To determine whether dopamine release derived from exogenous l-DOPA is under inhibitory control of presynaptic dopamine D2 receptors in the dopaminergic denervated striatum, extracellular dopamine levels were measured in the striatum of 6-hydroxydopamine-lesioned rats using in vivo brain microdialysis. Quinpirole, a D2 agonist, dose-dependently (0.01-3 mg/kg s.c.) inhibited endogenous dopamine release both in the intact and dopaminergic denervated striatum. The dose-response curve obtained from the denervated striatum showed a shift to the right. Administration of l-DOPA (30 mg/kg i.p.) with carbidopa (25 mg/kg i.p.) increased dopamine release to 130% of basal levels in the intact striatum and 770% of basal levels in the denervated striatum. In the intact striatum, dopamine release was continuously inhibited by quinpirole pretreatment (1 mg/kg s.c.) even after l-DOPA administration. In the denervated striatum, l-DOPA-derived dopamine release was not affected by quinpirole pretreatment. These results suggest that, in the striatum with dopaminergic denervation, regulation by presynaptic D2 receptors is still operative on endogenous dopamine release but it does not work on dopamine release derived from exogenously administered l-DOPA.

Reuptake of L-DOPA-derived extracellular DA in the striatum of a rodent model of Parkinson's disease via norepinephrine transporter.

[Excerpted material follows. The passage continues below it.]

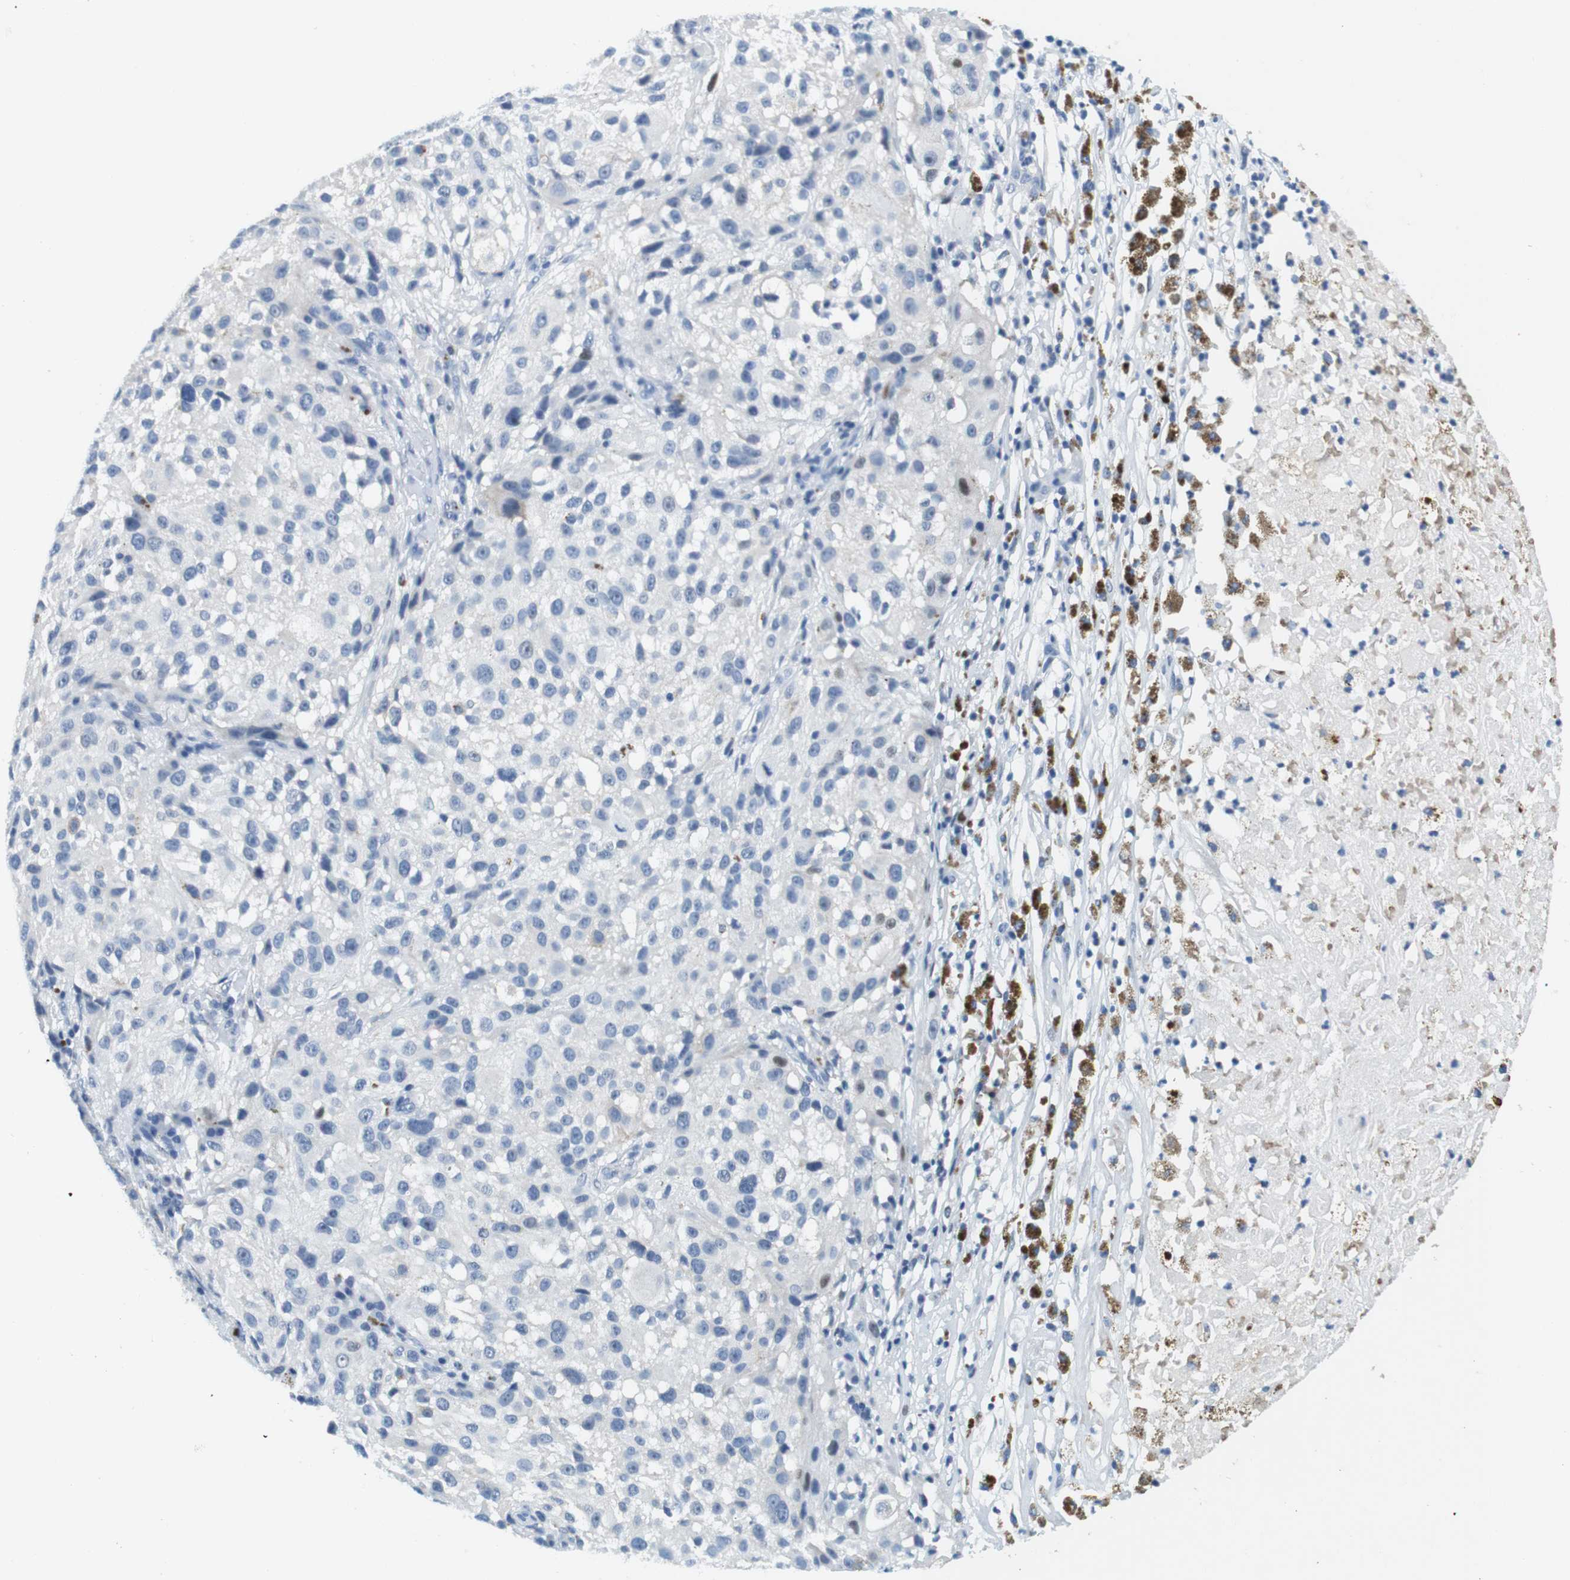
{"staining": {"intensity": "negative", "quantity": "none", "location": "none"}, "tissue": "melanoma", "cell_type": "Tumor cells", "image_type": "cancer", "snomed": [{"axis": "morphology", "description": "Necrosis, NOS"}, {"axis": "morphology", "description": "Malignant melanoma, NOS"}, {"axis": "topography", "description": "Skin"}], "caption": "A histopathology image of melanoma stained for a protein shows no brown staining in tumor cells.", "gene": "TFAP2C", "patient": {"sex": "female", "age": 87}}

To determine the role of norepinephrine transporter in reuptake of L‐DOPA‐derived extracellular DA in the DA‐denervated Parkinsonian striatum, we examined extracellular DA levels in the striatum of 6‐hydroxyDA‐lesioned rats that received L‐DOPA (50 mg/kg with 12.5 mg/kg of benserazide) and L‐DOPA plus desipramine (25 mg/kg), a selective norepinephrine reuptake inhibitor, using in vivo microdialysis. The pretreatment with desipramine increased levels of extracellular DA derived from administrated L‐DOPA in the DA‐denervated striatum. This study provides evidence that L‐DOPA‐derived DA is taken up by the norepinephrine transporter, instead of the dopamine transporter, in the striatum with dopaminergic denervation. This result suggests that the norepinephrine transporter could be a promising target in the treatment for Parkinsons disease. Synapse 62:632–635, 2008.